We are happily in the midst of the Week of the Young Child™, established by the National Association for the Education of Young Children (NAEYC).
NAEYC invited us to join them April 8–12, 2019 for their yearly celebration of five fun-filled, themed days for families and educators of the youngest learners. This event is an annual celebration to spotlight early learning, young children, and the hard work of their teachers, families and communities. Click Week of the Young Child for dozens of wonderful ideas to create educational experiences for tiny humans.
This celebration occurs coincidentally this year with National Library Week, promoted by the American Library Association (ALA) and designed to enrich understanding and increase accessibility to the riches of our local, university and national libraries. THAT link offers similar ideas to improve and strengthen libraries for those of more mature ages.
While NAEYC is all about enriching the earliest lives of children to ensure their optimum health and growth, the ALA is about making that start permanent and lifelong by capturing and sharing the riches of civilizations.
I’m not sure which of these is the chicken and which the egg or if they have made any efforts to connect with, mirror, amplify or enrich each other’s offerings, but they certainly could to their own benefit and in my view should, given their complementary missions and communities.
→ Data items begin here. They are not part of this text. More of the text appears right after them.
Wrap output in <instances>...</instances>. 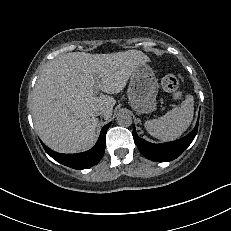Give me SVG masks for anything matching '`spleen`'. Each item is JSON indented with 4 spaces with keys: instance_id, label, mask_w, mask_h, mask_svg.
I'll return each mask as SVG.
<instances>
[{
    "instance_id": "1",
    "label": "spleen",
    "mask_w": 231,
    "mask_h": 231,
    "mask_svg": "<svg viewBox=\"0 0 231 231\" xmlns=\"http://www.w3.org/2000/svg\"><path fill=\"white\" fill-rule=\"evenodd\" d=\"M193 96L187 95L180 106L168 111L164 116L144 123L147 132L162 141L175 140L189 127L194 112Z\"/></svg>"
}]
</instances>
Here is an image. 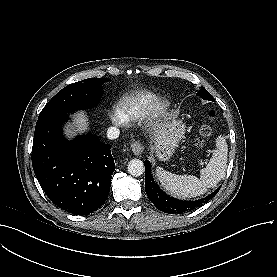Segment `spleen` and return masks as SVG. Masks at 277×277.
<instances>
[{
    "mask_svg": "<svg viewBox=\"0 0 277 277\" xmlns=\"http://www.w3.org/2000/svg\"><path fill=\"white\" fill-rule=\"evenodd\" d=\"M227 143L223 136L216 139L214 151L206 168L201 169L200 178L193 175H176L156 168V176L161 185L170 194L179 198H191L200 196L213 188L224 177L227 168Z\"/></svg>",
    "mask_w": 277,
    "mask_h": 277,
    "instance_id": "obj_1",
    "label": "spleen"
}]
</instances>
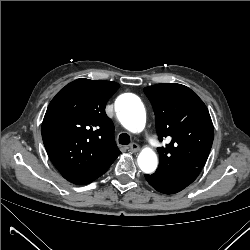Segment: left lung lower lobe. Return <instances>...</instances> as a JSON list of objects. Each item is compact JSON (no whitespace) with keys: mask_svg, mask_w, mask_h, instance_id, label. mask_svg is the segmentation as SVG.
I'll return each instance as SVG.
<instances>
[{"mask_svg":"<svg viewBox=\"0 0 250 250\" xmlns=\"http://www.w3.org/2000/svg\"><path fill=\"white\" fill-rule=\"evenodd\" d=\"M201 169L184 170L157 169L152 175H145L148 183L157 191L164 194L177 193L191 184L199 175Z\"/></svg>","mask_w":250,"mask_h":250,"instance_id":"0a47b994","label":"left lung lower lobe"}]
</instances>
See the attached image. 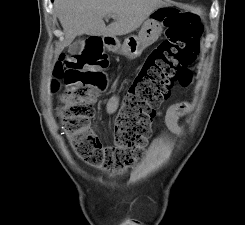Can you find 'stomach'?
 <instances>
[{"label": "stomach", "instance_id": "0dacf381", "mask_svg": "<svg viewBox=\"0 0 245 225\" xmlns=\"http://www.w3.org/2000/svg\"><path fill=\"white\" fill-rule=\"evenodd\" d=\"M161 9H165V7L153 11L143 23L138 35L127 37L122 45L114 38L115 42L111 45V49L129 59L139 57L144 49L158 40L163 31V24L159 20L160 14L163 12Z\"/></svg>", "mask_w": 245, "mask_h": 225}]
</instances>
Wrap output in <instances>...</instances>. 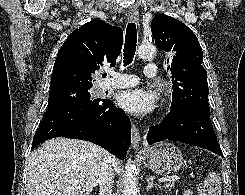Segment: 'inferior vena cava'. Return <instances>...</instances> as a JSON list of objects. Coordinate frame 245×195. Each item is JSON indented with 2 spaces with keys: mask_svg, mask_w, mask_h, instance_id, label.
Listing matches in <instances>:
<instances>
[{
  "mask_svg": "<svg viewBox=\"0 0 245 195\" xmlns=\"http://www.w3.org/2000/svg\"><path fill=\"white\" fill-rule=\"evenodd\" d=\"M97 183L100 186L99 195H112L114 172L111 164L110 154H108L102 163Z\"/></svg>",
  "mask_w": 245,
  "mask_h": 195,
  "instance_id": "inferior-vena-cava-1",
  "label": "inferior vena cava"
}]
</instances>
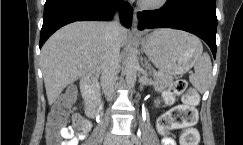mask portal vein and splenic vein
I'll return each instance as SVG.
<instances>
[{
	"mask_svg": "<svg viewBox=\"0 0 243 145\" xmlns=\"http://www.w3.org/2000/svg\"><path fill=\"white\" fill-rule=\"evenodd\" d=\"M161 73H154V76H158V75H160Z\"/></svg>",
	"mask_w": 243,
	"mask_h": 145,
	"instance_id": "obj_1",
	"label": "portal vein and splenic vein"
}]
</instances>
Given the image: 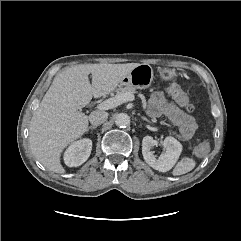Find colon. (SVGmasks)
Instances as JSON below:
<instances>
[{
  "label": "colon",
  "instance_id": "obj_1",
  "mask_svg": "<svg viewBox=\"0 0 241 241\" xmlns=\"http://www.w3.org/2000/svg\"><path fill=\"white\" fill-rule=\"evenodd\" d=\"M167 94L174 99V101L184 107L188 111L193 110V105L189 102L187 94L177 84H171L167 88ZM209 144L201 142L195 147V154L199 157H204L209 152Z\"/></svg>",
  "mask_w": 241,
  "mask_h": 241
}]
</instances>
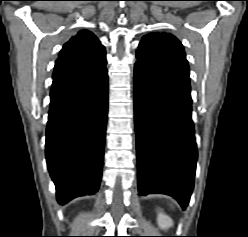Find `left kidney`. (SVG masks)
<instances>
[{
	"instance_id": "left-kidney-1",
	"label": "left kidney",
	"mask_w": 248,
	"mask_h": 237,
	"mask_svg": "<svg viewBox=\"0 0 248 237\" xmlns=\"http://www.w3.org/2000/svg\"><path fill=\"white\" fill-rule=\"evenodd\" d=\"M157 223H158V226L163 230H166L173 226V220L162 212L158 213Z\"/></svg>"
}]
</instances>
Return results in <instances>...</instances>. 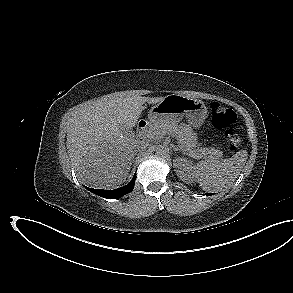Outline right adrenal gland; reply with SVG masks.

What is prominent in the important work that each of these organizations does? Well, they promote and provide rich learning experiences captured, shared and deepened by applying intelligent, educated and creative thought, to amplify the possibilities that each provides. These benefits then accrue to the larger community of families and organizations dedicated to maximizing their reach to all corners of our country and every segment of the population.
You may have noted that by the time that this piece has been read that the two official celebrations are already nearly concluded. However, I encourage you to give the two linked sources of ideas above a close read, extending your reflection beyond any particular calendar week.
Almost all of the ideas for participation or initiation by families, educators, librarians and others are timeless rather than timely. The ideas for activities with youngsters are a powerful collection of language, literacy and conceptual enrichment engagements that could be done on any day of the week, in any week of any year. So, there is no need to be concerned about missing the boat here or having to wait until next year to apply the ideas. Most of these activities can be planned and carried out to keep the excitement of learning and literacy bubbling in the attention of children and their families, not to mention school and library faculty and staff.
If you are a parent, the ideas offered here are not just for professionals. Any family with young children can find inspirational ideas for interacting with their baby, toddler or preschooler in ways that will enrich both of your lives. If you are a professional, there is no time like the present to become more deeply active in celebrating the contributions of your institution.